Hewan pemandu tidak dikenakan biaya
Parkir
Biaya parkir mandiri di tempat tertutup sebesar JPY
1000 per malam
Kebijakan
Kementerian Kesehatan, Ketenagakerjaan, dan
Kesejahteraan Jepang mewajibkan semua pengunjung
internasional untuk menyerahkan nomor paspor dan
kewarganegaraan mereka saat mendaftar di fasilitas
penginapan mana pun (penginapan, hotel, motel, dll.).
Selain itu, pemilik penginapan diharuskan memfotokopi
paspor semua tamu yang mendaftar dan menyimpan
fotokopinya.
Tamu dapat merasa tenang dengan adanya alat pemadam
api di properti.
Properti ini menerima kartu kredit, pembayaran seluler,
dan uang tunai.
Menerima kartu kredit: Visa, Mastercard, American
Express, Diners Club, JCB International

● ● ●

» **Task item**: Find each line in the records above that contains "kartu", and copy it.

» **Solution for this problem**:
Properti ini menerima kartu kredit, pembayaran seluler,
Menerima kartu kredit: Visa, Mastercard, American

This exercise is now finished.